**Records shown**
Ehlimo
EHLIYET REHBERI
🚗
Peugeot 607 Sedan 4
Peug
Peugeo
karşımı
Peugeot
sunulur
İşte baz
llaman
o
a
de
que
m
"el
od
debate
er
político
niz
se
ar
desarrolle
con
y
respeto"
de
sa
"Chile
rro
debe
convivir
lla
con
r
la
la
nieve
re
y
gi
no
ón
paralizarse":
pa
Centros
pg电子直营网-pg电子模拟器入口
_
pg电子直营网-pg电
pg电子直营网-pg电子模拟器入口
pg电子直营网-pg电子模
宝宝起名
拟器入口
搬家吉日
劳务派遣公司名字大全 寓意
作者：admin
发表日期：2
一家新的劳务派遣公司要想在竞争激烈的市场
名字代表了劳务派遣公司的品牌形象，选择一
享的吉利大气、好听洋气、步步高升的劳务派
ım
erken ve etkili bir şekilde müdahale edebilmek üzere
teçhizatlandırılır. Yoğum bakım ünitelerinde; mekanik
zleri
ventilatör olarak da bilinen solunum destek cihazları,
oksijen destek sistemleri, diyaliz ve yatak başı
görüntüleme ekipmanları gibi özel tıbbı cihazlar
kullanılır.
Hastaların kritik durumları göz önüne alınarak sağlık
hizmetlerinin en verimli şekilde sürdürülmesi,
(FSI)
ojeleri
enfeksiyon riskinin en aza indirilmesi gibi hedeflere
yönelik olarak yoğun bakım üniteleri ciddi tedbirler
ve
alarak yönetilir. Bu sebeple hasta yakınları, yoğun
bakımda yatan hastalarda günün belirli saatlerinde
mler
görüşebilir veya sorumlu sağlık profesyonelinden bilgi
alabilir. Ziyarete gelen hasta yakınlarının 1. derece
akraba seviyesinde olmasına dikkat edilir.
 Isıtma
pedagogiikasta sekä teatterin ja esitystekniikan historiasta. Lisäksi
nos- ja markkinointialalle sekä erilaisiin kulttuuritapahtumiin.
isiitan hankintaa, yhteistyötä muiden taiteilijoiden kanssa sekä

**Task prompt**
A copy of each line in the data above that holds the string "şekilde" is needed.

**Task response**
erken ve etkili bir şekilde müdahale edebilmek üzere
hizmetlerinin en verimli şekilde sürdürülmesi,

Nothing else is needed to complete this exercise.